Don't forget about mode although it appears as insignificant when compared to mean, it is not. Think about a vaccination clinic looking at data showing the days people attended, they would want to know which day people come most often. Or what is the most common amount of DPT vaccine children have in your community. Average is not important here, it is mode. In EPI Info to find the mode, just create a histogram and see which bar is highest.

In EPI Info, to find medium (which is also the 50th percentile) and mean, click the means tab, in the means of click the variable of interest, than ok. The medium is used when dealing with skewed data.

The centering property of the mean is interesting. Take the mean and subtract it from all values. Add all these numbers up and you get zero.

The midrange is an interesting tool as well. You take the lowest observation add it to the highest observation and divide by 2. It is interesting because when calculating midrange for age, you ad the lowest observation and highest observation and 1 before you divide by 2 to compensate for the days in between the years.

The geometric mean is different. To calculate you have to multiply all the values together then take the root of n where n equals the number of observations. Or you have to take the log of everything, get the mean, than compute the antilog of that mean. This is used only for data that shows a logarithmic pattern such as 1, .1, .01, .001, .0001, etc. This number is always less than an arthritic mean and is used for data points that differ greatly from each other or have exponents.

Sunday, September 22, 2013

Continuing chapter one

Surveillance = "monitoring the pulse of our community"

Field Investigation = collecting data yourself

Analytic Study = looking at the data to find answers

Evaluation = thinking about how well it went

Linkage = networking

Policy Creation = giving your recommendation on what should be done

Time, Place, and Person

Our textbook begins: CDC's Principles of Epidemiology in Public Health Practice Chapter 1

Our textbook is free. This is because it is a government publication, and government publications don't have copyrights or something like that. Anyways it's the CDC's textbook written for government health workers as their official book on understanding epidemiology. Glad to be reading something this official. Also the CDC wrote it (in collaboration with other governmental departments) for me this is a huge plus.
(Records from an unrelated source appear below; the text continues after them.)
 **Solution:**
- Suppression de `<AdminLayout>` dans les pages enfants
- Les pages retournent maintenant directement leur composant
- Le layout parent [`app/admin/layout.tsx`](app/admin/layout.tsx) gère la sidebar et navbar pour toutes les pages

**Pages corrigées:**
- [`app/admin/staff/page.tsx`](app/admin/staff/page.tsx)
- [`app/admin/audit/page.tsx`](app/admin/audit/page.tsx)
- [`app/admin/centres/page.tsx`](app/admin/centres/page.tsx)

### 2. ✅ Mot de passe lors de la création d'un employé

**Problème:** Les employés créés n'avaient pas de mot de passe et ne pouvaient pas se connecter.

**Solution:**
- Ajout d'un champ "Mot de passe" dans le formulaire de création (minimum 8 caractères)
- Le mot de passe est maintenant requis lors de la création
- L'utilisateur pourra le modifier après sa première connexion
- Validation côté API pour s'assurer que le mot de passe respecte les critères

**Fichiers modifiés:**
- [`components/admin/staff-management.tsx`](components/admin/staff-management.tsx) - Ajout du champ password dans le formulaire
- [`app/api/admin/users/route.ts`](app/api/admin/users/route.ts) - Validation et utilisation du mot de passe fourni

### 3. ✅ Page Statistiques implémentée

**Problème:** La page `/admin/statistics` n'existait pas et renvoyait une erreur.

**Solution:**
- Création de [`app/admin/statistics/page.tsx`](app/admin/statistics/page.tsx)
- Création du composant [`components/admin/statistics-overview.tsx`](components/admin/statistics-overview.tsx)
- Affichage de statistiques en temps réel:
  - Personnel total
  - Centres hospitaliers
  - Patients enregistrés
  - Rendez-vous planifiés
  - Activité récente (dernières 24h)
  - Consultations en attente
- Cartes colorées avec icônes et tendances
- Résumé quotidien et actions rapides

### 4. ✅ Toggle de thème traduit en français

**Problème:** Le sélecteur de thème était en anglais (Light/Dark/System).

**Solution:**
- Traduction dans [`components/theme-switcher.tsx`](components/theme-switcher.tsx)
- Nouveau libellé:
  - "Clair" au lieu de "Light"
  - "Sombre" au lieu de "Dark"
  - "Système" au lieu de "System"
So here we go, chapter one.

Epidemiology answers the questions that we were taught to ask in elementary school - the who, what, where, how and why - for questions of the health of a population. For example, what diagnosis, what health event? Which persons? Determine the place? What time and timing? What caused this, what are contributing risk factors, what is the mode of transmission? This is detective work.

To find these answers through the epidemiologist method requires a background in probability, statistics, research methods, and applying it too hypothesis in the fields of biology, physics, behavior sciences, and ergonomics (google define ergonomics: the study of people's efficiency in their working environment).
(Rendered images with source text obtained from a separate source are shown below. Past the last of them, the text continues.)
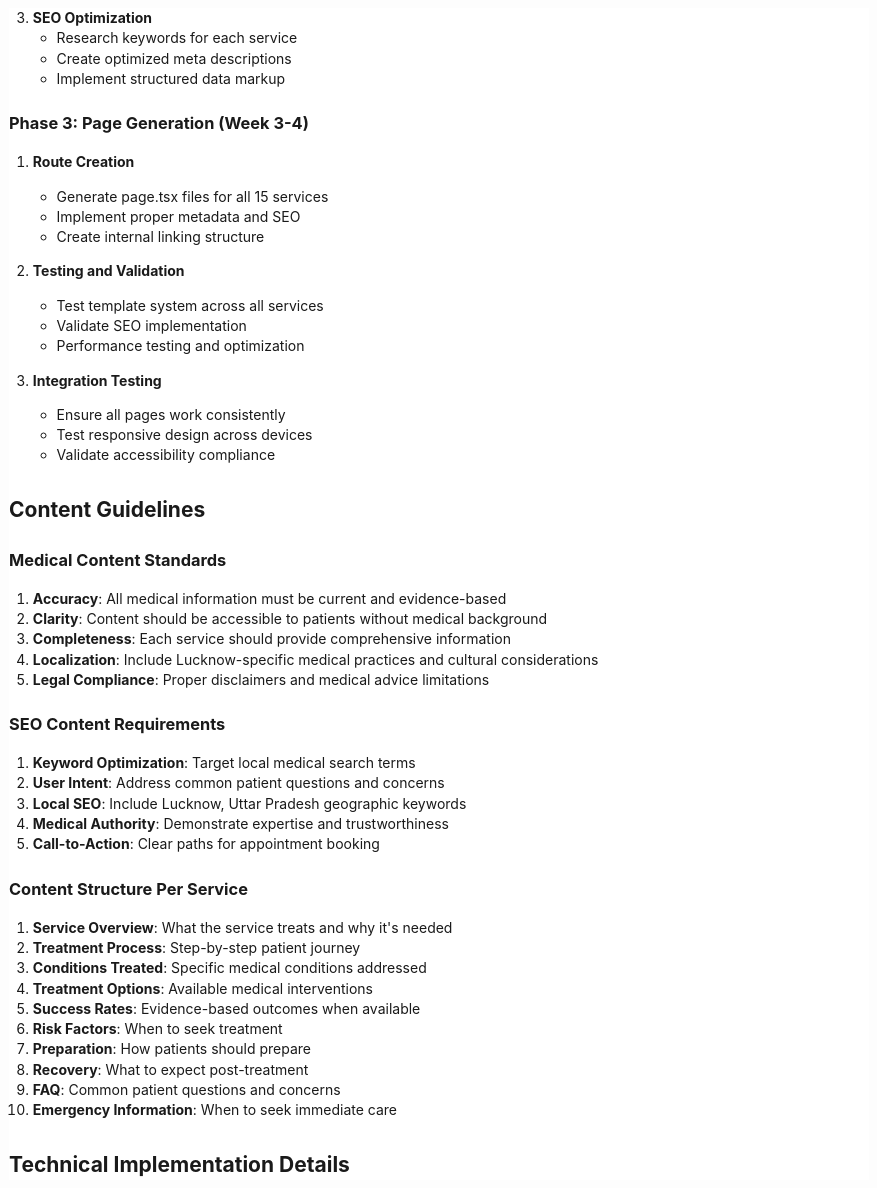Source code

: 3. **SEO Optimization**
   - Research keywords for each service
   - Create optimized meta descriptions
   - Implement structured data markup

### Phase 3: Page Generation (Week 3-4)
1. **Route Creation**
   - Generate page.tsx files for all 15 services
   - Implement proper metadata and SEO
   - Create internal linking structure

2. **Testing and Validation**
   - Test template system across all services
   - Validate SEO implementation
   - Performance testing and optimization

3. **Integration Testing**
   - Ensure all pages work consistently
   - Test responsive design across devices
   - Validate accessibility compliance

## Content Guidelines

### Medical Content Standards
1. **Accuracy**: All medical information must be current and evidence-based
2. **Clarity**: Content should be accessible to patients without medical background
3. **Completeness**: Each service should provide comprehensive information
4. **Localization**: Include Lucknow-specific medical practices and cultural considerations
5. **Legal Compliance**: Proper disclaimers and medical advice limitations

### SEO Content Requirements
1. **Keyword Optimization**: Target local medical search terms
2. **User Intent**: Address common patient questions and concerns
3. **Local SEO**: Include Lucknow, Uttar Pradesh geographic keywords
4. **Medical Authority**: Demonstrate expertise and trustworthiness
5. **Call-to-Action**: Clear paths for appointment booking

### Content Structure Per Service
1. **Service Overview**: What the service treats and why it's needed
2. **Treatment Process**: Step-by-step patient journey
3. **Conditions Treated**: Specific medical conditions addressed
4. **Treatment Options**: Available medical interventions
5. **Success Rates**: Evidence-based outcomes when available
6. **Risk Factors**: When to seek treatment
7. **Preparation**: How patients should prepare
8. **Recovery**: What to expect post-treatment
9. **FAQ**: Common patient questions and concerns
10. **Emergency Information**: When to seek immediate care

## Technical Implementation Details
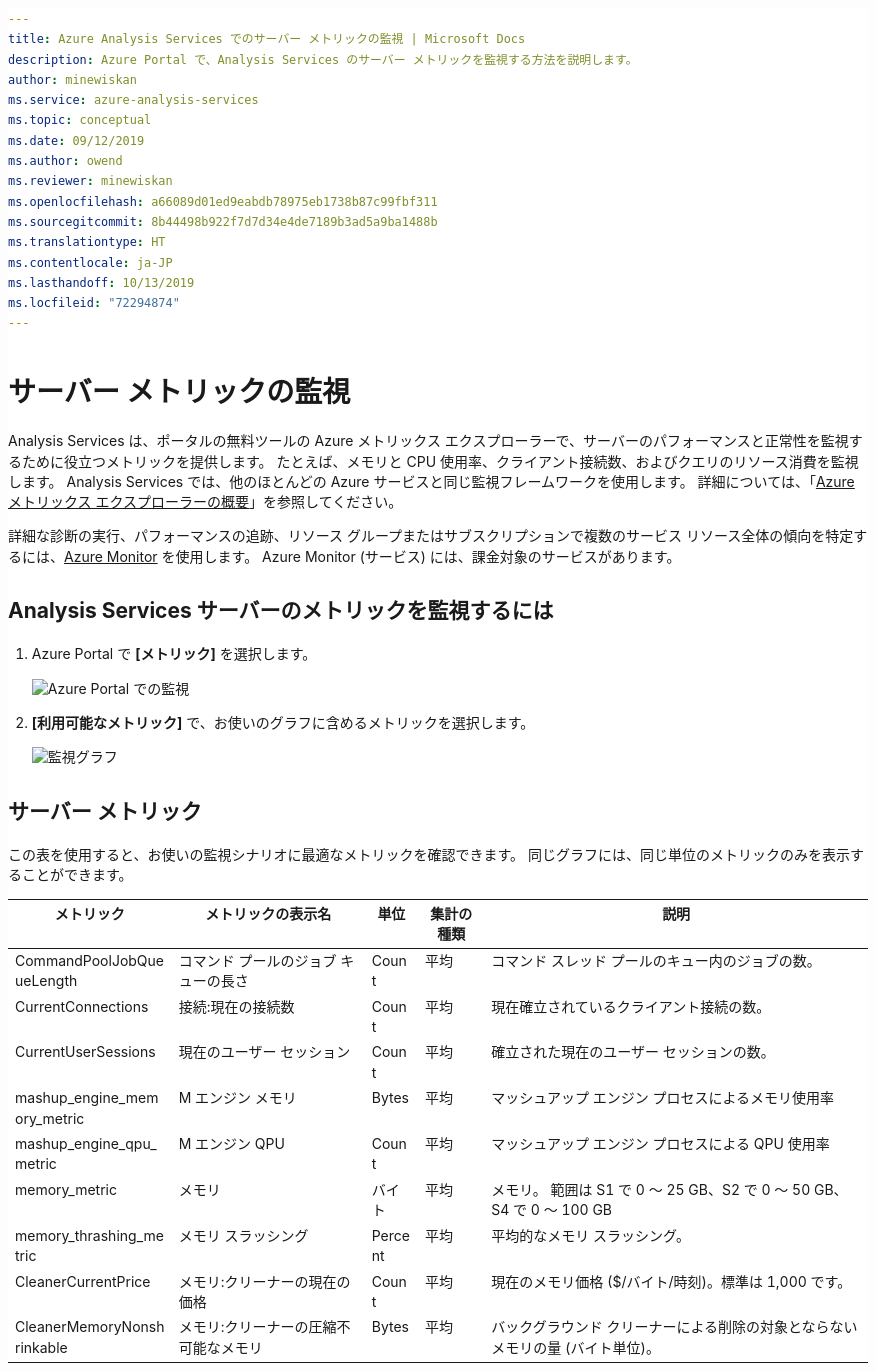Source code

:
 ```yaml
---
title: Azure Analysis Services でのサーバー メトリックの監視 | Microsoft Docs
description: Azure Portal で、Analysis Services のサーバー メトリックを監視する方法を説明します。
author: minewiskan
ms.service: azure-analysis-services
ms.topic: conceptual
ms.date: 09/12/2019
ms.author: owend
ms.reviewer: minewiskan
ms.openlocfilehash: a66089d01ed9eabdb78975eb1738b87c99fbf311
ms.sourcegitcommit: 8b44498b922f7d7d34e4de7189b3ad5a9ba1488b
ms.translationtype: HT
ms.contentlocale: ja-JP
ms.lasthandoff: 10/13/2019
ms.locfileid: "72294874"
---
```

# <a name="monitor-server-metrics"></a>サーバー メトリックの監視

Analysis Services は、ポータルの無料ツールの Azure メトリックス エクスプローラーで、サーバーのパフォーマンスと正常性を監視するために役立つメトリックを提供します。 たとえば、メモリと CPU 使用率、クライアント接続数、およびクエリのリソース消費を監視します。 Analysis Services では、他のほとんどの Azure サービスと同じ監視フレームワークを使用します。 詳細については、「[Azure メトリックス エクスプローラーの概要](../azure-monitor/platform/metrics-getting-started.md)」を参照してください。

詳細な診断の実行、パフォーマンスの追跡、リソース グループまたはサブスクリプションで複数のサービス リソース全体の傾向を特定するには、[Azure Monitor](../azure-monitor/overview.md) を使用します。 Azure Monitor (サービス) には、課金対象のサービスがあります。


## <a name="to-monitor-metrics-for-an-analysis-services-server"></a>Analysis Services サーバーのメトリックを監視するには

1. Azure Portal で **[メトリック]** を選択します。

    ![Azure Portal での監視](./media/analysis-services-monitor/aas-monitor-portal.png)

2. **[利用可能なメトリック]** で、お使いのグラフに含めるメトリックを選択します。 

    ![監視グラフ](./media/analysis-services-monitor/aas-monitor-chart.png)

<a id="#server-metrics"></a>

## <a name="server-metrics"></a>サーバー メトリック

この表を使用すると、お使いの監視シナリオに最適なメトリックを確認できます。 同じグラフには、同じ単位のメトリックのみを表示することができます。

|メトリック|メトリックの表示名|単位|集計の種類|説明|
|---|---|---|---|---|
|CommandPoolJobQueueLength|コマンド プールのジョブ キューの長さ|Count|平均|コマンド スレッド プールのキュー内のジョブの数。|
|CurrentConnections|接続:現在の接続数|Count|平均|現在確立されているクライアント接続の数。|
|CurrentUserSessions|現在のユーザー セッション|Count|平均|確立された現在のユーザー セッションの数。|
|mashup_engine_memory_metric|M エンジン メモリ|Bytes|平均|マッシュアップ エンジン プロセスによるメモリ使用率|
|mashup_engine_qpu_metric|M エンジン QPU|Count|平均|マッシュアップ エンジン プロセスによる QPU 使用率|
|memory_metric|メモリ|バイト|平均|メモリ。 範囲は S1 で 0 ～ 25 GB、S2 で 0 ～ 50 GB、S4 で 0 ～ 100 GB|
|memory_thrashing_metric|メモリ スラッシング|Percent|平均|平均的なメモリ スラッシング。|
|CleanerCurrentPrice|メモリ:クリーナーの現在の価格|Count|平均|現在のメモリ価格 ($/バイト/時刻)。標準は 1,000 です。|
|CleanerMemoryNonshrinkable|メモリ:クリーナーの圧縮不可能なメモリ|Bytes|平均|バックグラウンド クリーナーによる削除の対象とならないメモリの量 (バイト単位)。|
These answers give public health science to work from, data to act on. They are like the dispatch center calling in crimes, and giving information from which action can follow.

Think like an epidemiologist. "Epidemiologists assume
that illness does not occur randomly in a population, but happens
only when the right accumulation of risk factors or determinants
exists in an individual." - texbook

• What are the actual and potential health problems in the
community?
• Where are they occurring?
• Which populations are at increased risk?
• Which problems have declined over time?
• Which ones are increasing or have the potential to increase?
• How do these patterns relate to the level and distribution of
public health services available?

John Snow is the father of epidemiology as in 1854 he figured out the source of the cholera outbreak. The source was a water pump. The handle was removed and the cholera epidemic was halted. He used a spot map to prove his findings.

Doll and Hill are two who used epidemiology to link lung cancer to smoking.

Smallpox eradication was brought from epidemiology applied.